Beth arrugó el entrecejo.
– Verás, Lavinia, hija. Eh… Papá tenía mucho dinero, casi más que un príncipe. Y entonces sí se puede uno casar con él aunque no sea príncipe. ¿Comprendes?
– ¿Y por qué no vivimos en el palacio que es nuestro?
– Porque lo tenían otros.
– ¿Y cuándo vamos?
– Pronto.
Love guardó silencio y con un dedo índice regordete empujó una de las sartenes.
– ¿No se lo puedo decir a nadie? ¿Ni siquiera a mi mejor amiga?, ¿la Pepi?, ¿que soy princesa?
Beth le puso un dedo debajo de la barbilla y con gran suavidad le levantó la cabeza.
– Ni siquiera… ¿eh?

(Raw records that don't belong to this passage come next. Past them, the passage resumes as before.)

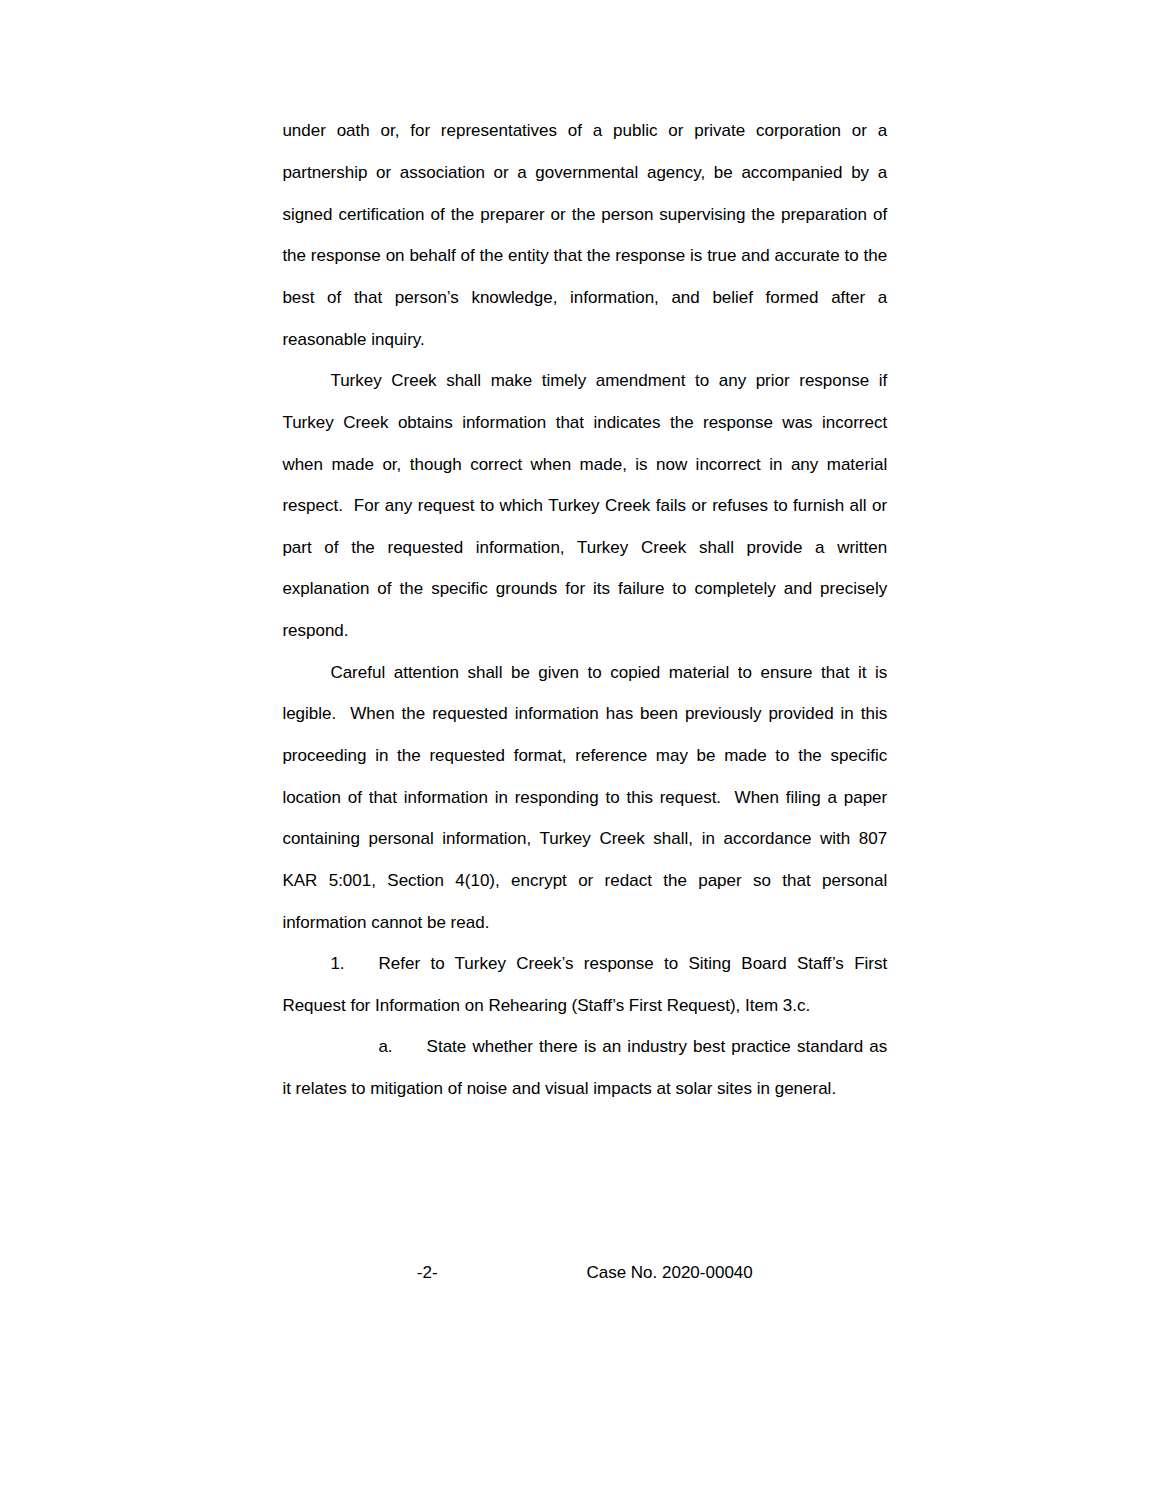under oath or, for representatives of a public or private corporation or a partnership or association or a governmental agency, be accompanied by a signed certification of the preparer or the person supervising the preparation of the response on behalf of the entity that the response is true and accurate to the best of that person’s knowledge, information, and belief formed after a reasonable inquiry.
Turkey Creek shall make timely amendment to any prior response if Turkey Creek obtains information that indicates the response was incorrect when made or, though correct when made, is now incorrect in any material respect. For any request to which Turkey Creek fails or refuses to furnish all or part of the requested information, Turkey Creek shall provide a written explanation of the specific grounds for its failure to completely and precisely respond.
Careful attention shall be given to copied material to ensure that it is legible. When the requested information has been previously provided in this proceeding in the requested format, reference may be made to the specific location of that information in responding to this request. When filing a paper containing personal information, Turkey Creek shall, in accordance with 807 KAR 5:001, Section 4(10), encrypt or redact the paper so that personal information cannot be read.
1.  Refer to Turkey Creek’s response to Siting Board Staff’s First Request for Information on Rehearing (Staff’s First Request), Item 3.c.
a.  State whether there is an industry best practice standard as it relates to mitigation of noise and visual impacts at solar sites in general.
-2- Case No. 2020-00040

Ni siquiera.
Love se encogió de hombros y, al cabo de un momento, dijo:
– Bueno.
Días después le dijo a la Pepi:
– Tienes que hacer lo que yo quiera. Yo te mando.
La Pepi levantó la cabeza.
– ¿Eh?
– Tienes que hacer lo que yo quiera -repitió Love.
– ¿Por qué?
Love se mordió los labios y miró a la Pepi sin saber qué decir. Tardó algunos segundos en contestar.
– Porque sí… Pero no te lo puedo decir porque es un secreto.
– ¿Qué secreto?
– No te lo puedo decir porque es un secreto.
– Pero yo y tú siempre jugamos. Somos mejores amigas.
– Pero es un secreto.
– ¿Quién te lo ha dicho?
– Mi mamá.
– Pues cuéntamelo.
– Que soy una princesa.
La Pepi no dijo nada. Se limitó a levantar los hombros.
– Niñas -interrumpió sor Angela desde el fondo de la pequeña aula-. No quiero que habléis… si habláis más, os pongo a cada una en una punta de la clase. Jesús, qué niñas.
De esta época data el primer retrato que se conserva de Lavinia. Tendría más o menos siete años cuando posó las dos o tres sesiones que fueron necesarias. El cuadro cuelga ahora en el salón de arriba de El Mirador, en un rincón más bien discreto.
– En mi opinión es un parecido bastante exacto a cómo era Lavinia entonces.
– Sí -dijo Tono-, David lo pintó a la acuarela y la hizo con los trazos suaves y algo difuminados…
– … pacíficos… -dijo Juan Carlos.
– … bueno sí, pacíficos, que la Love tenía entonces. La pintó con las dos coletas aquellas que llevaba, una a cada lado de la cabeza, y recuerdo que fue ella la que se empeñó en llevar en la mano el ramo de lavanda.
– Sí, por supuesto, conozco bien el retrato y estoy de acuerdo con vosotros en que es bien bonito…
– ¿Verdad? -dijo la Pepi-. Parecía una princesita. -Frunció el ceño intentando recordar, pero no dijo nada.
Fue más o menos entonces cuando Bill Loden consiguió de la Universidad de Stanford un poco de dinero para abrir el museo arqueológico del pueblo. Llevaba años excavando por la sierra del Norte y obteniendo piezas prehistóricas interesantes, muestras de las antiguas civilizaciones y culturas que habían anidado por esta parte del mundo. Además de abrir el museo y sus dependencias para la catalogación y estudio, la financiación le permitiría recibir a estudiantes, especialmente de América, que habrían de ayudarlo en las excavaciones y en los trabajos posteriores, comunicaciones a congresos, tesis doctorales, artículos en revistas especializadas.